Where were they, anyway? The windows were streaming with rain, and the lights of the car didn’t penetrate far enough to give him any idea of their whereabouts. They had just passed the Grill, but he couldn’t remember turning at the corner. Perhaps they had driven by the monument and were on their way to Wesley.
“Why ah, haven’t we gone to the rectory?” He felt a mild panic.
“We’re going in just the weensiest minute,” she said, blinking at him. He could not believe that her hand snaked across the seat toward his. He remembered the dream about the coat closet, and how he had pounded on the door and shouted for Russell Jacks.
He drew his hand away, quite unobtrusively, he thought, and scratched his nose. The sherry had turned on a small light in a far corner of his mind. Perhaps she imagined he’d be after her money for the Sunday school rooms and willing to do a little hand-holding to get it. It was going to take a cool two hundred thousand to turn that sprawling airstrip of an attic into the Sunday school Josiah Baxter had envisioned. But his own hand would most certainly not milk it forth. On his visitation meeting with the vestry, he had gone over a list of wouldn’ts, so no one would be aggrieved down the road.
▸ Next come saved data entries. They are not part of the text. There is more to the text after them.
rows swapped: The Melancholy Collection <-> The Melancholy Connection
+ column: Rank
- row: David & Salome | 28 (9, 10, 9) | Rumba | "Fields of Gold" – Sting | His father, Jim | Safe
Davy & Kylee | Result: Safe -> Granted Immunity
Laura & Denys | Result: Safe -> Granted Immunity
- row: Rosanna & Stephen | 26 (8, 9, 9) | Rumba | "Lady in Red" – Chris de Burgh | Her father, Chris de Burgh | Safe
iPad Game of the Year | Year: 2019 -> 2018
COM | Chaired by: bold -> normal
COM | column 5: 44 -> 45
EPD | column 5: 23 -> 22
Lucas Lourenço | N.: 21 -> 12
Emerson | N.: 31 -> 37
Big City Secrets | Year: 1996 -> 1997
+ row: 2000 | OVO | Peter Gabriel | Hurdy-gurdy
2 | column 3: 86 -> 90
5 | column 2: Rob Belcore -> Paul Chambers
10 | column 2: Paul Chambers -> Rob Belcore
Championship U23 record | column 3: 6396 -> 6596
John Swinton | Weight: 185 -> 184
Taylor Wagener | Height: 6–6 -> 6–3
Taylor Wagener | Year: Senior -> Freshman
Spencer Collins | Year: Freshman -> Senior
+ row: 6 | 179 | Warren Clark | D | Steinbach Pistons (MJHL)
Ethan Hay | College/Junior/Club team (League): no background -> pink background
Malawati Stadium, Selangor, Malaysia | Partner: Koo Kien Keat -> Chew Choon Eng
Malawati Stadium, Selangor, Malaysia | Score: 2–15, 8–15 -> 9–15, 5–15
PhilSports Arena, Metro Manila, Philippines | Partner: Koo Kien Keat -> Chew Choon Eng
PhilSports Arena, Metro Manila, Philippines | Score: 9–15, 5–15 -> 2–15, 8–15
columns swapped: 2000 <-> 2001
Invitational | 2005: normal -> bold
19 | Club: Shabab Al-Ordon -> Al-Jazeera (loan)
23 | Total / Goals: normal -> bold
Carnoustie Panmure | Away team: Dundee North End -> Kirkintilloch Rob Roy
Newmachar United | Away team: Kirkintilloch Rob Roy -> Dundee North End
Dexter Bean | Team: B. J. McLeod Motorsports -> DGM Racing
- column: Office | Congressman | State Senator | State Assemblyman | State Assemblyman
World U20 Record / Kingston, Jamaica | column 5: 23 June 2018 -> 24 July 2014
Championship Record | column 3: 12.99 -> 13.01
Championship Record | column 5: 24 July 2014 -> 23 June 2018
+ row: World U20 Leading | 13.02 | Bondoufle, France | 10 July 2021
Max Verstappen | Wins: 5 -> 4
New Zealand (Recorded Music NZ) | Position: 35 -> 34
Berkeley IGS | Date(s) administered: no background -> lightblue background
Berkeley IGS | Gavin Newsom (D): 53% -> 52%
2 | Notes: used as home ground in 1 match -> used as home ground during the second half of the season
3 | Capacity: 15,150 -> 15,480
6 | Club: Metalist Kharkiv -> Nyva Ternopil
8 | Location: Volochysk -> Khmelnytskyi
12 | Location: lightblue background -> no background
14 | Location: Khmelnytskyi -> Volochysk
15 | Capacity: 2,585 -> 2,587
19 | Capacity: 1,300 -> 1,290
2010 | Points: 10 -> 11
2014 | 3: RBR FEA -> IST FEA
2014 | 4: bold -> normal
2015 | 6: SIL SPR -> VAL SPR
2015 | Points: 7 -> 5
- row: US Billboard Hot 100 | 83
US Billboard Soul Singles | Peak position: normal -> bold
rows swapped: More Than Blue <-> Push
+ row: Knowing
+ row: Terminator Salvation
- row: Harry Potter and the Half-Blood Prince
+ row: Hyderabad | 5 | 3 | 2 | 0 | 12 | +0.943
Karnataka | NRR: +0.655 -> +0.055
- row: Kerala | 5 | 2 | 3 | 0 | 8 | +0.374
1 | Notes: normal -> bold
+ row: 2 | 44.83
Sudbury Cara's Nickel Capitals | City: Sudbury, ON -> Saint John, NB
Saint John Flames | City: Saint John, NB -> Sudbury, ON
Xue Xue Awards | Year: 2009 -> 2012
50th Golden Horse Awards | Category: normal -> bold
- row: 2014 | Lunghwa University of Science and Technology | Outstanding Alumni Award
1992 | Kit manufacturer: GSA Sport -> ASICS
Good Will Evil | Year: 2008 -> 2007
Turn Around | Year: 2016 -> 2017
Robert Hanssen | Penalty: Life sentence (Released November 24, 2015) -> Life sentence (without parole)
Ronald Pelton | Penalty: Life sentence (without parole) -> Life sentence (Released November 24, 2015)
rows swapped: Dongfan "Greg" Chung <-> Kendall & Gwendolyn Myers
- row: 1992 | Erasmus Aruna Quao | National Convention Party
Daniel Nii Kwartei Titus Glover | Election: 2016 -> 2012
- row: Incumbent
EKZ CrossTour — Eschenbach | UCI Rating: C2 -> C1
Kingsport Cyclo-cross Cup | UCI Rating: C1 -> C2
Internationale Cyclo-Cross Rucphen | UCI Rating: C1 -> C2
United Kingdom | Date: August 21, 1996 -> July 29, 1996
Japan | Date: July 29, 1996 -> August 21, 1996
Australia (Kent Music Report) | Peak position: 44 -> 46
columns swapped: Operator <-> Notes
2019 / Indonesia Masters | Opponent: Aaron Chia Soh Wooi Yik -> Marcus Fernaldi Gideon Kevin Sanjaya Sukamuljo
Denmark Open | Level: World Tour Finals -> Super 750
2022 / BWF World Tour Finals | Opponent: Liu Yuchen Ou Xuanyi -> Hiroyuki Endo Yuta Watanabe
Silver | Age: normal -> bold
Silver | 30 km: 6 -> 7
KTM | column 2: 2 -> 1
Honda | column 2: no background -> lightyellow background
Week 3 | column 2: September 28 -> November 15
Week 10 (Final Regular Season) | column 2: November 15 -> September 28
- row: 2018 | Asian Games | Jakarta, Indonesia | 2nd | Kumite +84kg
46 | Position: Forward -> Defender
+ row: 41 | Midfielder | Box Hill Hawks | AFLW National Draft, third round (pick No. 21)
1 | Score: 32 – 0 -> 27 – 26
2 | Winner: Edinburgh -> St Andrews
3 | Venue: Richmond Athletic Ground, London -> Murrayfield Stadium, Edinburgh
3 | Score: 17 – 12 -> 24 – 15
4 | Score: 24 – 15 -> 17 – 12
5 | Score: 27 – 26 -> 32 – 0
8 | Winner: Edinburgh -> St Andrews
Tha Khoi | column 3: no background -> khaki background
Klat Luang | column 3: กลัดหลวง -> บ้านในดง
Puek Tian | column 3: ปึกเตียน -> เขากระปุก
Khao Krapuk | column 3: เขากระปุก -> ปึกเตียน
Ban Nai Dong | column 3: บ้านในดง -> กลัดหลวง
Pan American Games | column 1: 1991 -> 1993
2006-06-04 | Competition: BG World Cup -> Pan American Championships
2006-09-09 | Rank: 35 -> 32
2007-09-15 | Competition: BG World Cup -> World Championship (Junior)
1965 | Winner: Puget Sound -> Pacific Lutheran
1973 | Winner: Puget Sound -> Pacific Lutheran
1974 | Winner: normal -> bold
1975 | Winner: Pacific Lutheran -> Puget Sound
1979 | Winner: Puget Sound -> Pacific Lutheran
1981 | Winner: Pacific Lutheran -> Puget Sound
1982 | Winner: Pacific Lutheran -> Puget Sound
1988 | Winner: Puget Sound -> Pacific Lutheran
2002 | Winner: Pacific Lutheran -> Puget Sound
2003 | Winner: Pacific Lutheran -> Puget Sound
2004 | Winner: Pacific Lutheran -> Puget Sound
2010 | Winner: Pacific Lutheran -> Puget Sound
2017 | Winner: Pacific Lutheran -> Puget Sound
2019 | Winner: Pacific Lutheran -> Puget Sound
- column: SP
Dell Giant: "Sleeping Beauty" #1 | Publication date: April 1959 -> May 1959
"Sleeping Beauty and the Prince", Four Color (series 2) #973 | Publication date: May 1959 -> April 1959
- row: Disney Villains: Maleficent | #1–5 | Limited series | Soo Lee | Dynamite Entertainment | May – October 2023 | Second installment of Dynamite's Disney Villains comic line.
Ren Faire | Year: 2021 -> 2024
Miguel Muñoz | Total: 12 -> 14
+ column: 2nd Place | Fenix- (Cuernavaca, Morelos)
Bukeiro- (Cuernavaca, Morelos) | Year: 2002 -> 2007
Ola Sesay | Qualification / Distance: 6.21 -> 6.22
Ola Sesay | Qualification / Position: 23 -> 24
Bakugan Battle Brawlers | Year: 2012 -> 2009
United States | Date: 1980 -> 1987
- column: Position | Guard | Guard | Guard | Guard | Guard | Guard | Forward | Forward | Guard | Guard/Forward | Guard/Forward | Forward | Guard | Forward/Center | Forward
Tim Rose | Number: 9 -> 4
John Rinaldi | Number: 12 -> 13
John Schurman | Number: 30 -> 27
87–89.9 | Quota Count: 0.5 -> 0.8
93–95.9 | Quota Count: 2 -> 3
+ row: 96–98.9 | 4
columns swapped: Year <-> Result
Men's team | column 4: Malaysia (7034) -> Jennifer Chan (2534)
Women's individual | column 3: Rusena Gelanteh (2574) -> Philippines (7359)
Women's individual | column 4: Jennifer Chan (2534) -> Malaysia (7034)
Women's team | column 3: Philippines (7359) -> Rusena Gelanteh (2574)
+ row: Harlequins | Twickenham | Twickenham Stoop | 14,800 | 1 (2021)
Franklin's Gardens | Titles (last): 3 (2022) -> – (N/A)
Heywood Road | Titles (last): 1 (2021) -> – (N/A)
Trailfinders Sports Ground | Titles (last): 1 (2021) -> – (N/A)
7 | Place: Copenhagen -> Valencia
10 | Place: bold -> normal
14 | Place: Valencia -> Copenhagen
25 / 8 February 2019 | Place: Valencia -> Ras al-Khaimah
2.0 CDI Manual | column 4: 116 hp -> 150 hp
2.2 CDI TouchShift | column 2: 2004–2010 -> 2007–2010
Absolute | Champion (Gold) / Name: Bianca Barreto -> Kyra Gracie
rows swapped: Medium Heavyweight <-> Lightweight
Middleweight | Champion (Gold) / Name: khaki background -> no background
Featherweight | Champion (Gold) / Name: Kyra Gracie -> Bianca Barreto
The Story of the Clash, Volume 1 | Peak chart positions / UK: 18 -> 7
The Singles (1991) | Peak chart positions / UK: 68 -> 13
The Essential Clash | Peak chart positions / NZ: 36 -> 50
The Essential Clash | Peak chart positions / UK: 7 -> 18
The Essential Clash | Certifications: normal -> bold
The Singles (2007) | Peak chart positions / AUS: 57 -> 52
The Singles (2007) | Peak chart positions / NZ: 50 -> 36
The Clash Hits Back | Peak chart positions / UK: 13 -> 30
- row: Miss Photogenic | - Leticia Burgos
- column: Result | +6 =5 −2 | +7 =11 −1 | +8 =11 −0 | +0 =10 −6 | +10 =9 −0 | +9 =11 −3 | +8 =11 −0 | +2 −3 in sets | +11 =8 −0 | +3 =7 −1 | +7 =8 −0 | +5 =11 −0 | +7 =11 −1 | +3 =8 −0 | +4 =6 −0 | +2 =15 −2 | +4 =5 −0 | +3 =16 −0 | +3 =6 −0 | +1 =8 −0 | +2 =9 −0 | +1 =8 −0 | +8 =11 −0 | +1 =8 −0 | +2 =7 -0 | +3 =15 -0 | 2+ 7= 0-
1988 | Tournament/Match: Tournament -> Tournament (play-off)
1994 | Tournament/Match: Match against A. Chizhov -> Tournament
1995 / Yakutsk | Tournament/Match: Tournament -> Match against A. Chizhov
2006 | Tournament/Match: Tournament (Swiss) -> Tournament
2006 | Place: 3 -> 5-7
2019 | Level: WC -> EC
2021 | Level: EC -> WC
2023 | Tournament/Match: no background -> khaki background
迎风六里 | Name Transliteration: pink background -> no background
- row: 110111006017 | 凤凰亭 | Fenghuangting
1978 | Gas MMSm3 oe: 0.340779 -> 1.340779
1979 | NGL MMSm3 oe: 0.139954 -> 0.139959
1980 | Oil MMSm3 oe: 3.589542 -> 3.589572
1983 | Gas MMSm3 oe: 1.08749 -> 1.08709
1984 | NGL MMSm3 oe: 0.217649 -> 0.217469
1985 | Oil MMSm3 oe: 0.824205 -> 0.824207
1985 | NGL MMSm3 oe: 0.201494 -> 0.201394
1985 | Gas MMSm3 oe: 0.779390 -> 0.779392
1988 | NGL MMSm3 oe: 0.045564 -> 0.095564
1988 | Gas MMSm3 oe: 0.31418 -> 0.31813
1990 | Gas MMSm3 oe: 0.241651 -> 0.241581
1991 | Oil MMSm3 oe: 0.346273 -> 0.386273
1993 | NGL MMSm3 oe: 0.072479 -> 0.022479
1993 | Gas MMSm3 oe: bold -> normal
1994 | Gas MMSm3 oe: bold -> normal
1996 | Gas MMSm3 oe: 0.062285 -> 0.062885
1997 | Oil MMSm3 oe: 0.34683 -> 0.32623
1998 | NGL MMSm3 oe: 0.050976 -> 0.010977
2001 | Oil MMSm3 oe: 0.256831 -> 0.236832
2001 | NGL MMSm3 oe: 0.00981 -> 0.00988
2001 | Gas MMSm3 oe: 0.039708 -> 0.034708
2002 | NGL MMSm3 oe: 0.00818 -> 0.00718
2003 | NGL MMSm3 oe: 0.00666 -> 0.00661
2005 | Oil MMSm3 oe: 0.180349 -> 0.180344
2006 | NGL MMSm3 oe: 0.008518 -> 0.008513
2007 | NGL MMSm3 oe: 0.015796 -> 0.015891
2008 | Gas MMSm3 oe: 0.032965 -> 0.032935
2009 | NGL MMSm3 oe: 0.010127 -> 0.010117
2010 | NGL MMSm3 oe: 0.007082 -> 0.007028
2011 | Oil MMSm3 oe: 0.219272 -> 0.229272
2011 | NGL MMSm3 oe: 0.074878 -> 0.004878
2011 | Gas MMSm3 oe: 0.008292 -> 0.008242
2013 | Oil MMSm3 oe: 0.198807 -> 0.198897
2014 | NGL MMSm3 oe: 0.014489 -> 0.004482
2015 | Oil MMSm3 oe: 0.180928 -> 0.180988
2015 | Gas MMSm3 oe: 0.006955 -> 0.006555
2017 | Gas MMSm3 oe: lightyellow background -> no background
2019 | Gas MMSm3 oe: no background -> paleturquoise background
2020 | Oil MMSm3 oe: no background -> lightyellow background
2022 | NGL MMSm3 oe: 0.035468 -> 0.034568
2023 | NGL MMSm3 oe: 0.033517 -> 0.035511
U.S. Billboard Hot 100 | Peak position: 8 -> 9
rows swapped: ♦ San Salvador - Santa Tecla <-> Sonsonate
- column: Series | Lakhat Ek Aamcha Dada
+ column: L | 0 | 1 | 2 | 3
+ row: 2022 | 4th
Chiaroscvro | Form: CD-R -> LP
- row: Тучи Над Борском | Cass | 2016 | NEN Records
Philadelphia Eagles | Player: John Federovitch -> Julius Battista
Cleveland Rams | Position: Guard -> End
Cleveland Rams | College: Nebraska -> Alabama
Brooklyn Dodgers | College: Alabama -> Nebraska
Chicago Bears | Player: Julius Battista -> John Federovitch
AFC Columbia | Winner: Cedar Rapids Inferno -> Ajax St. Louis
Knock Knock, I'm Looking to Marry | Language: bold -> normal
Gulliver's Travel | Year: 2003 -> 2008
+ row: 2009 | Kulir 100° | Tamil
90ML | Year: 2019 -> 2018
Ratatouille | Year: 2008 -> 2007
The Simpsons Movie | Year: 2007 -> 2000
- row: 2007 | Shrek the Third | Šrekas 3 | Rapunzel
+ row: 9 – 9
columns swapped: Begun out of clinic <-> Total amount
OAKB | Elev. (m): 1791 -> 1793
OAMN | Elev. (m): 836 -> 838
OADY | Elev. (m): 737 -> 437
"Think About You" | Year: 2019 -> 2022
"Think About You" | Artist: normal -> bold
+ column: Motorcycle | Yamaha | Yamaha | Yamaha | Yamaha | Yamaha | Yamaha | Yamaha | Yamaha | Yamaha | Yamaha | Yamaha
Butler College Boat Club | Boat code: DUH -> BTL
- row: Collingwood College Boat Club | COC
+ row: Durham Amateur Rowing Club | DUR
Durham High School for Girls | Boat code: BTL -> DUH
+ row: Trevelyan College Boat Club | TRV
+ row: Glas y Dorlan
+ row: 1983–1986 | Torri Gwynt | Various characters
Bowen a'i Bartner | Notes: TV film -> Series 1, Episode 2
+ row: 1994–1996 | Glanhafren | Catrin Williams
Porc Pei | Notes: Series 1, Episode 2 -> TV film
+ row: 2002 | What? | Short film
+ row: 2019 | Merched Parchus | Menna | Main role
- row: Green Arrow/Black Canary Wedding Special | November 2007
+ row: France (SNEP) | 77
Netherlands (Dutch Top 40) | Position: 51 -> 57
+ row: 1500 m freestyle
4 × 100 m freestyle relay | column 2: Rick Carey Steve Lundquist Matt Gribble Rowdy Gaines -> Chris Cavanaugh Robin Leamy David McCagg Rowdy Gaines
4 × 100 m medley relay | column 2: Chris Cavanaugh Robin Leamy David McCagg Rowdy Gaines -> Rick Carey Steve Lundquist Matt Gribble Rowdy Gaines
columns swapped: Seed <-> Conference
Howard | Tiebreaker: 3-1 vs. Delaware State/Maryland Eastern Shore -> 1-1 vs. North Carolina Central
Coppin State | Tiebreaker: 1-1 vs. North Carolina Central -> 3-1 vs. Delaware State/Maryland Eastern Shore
He wouldn’t, for example, participate in fund-raising efforts outside the pulpit. Period. He would not personally court, cajole, preach to, sweet-talk, or exhort anyone for money to build anything.
“Ah, Timothy,” sighed Edith Mallory, rubbing the tweed of his sleeve as if it were a cat, “Ireland has done wonders for you, I can tell.” She moved closer. “It’s so lonely being a widow,” she said, sniffing. “I sometimes just ... ache all over.”
When he was finally delivered to the rectory, nearly soaked to the skin, Puny was getting ready to leave. She stared at him with alarm as she put on her coat.
“You look like you been through somethin’ awful!”
“Hell!” he exclaimed.
She was shocked to hear him use such language.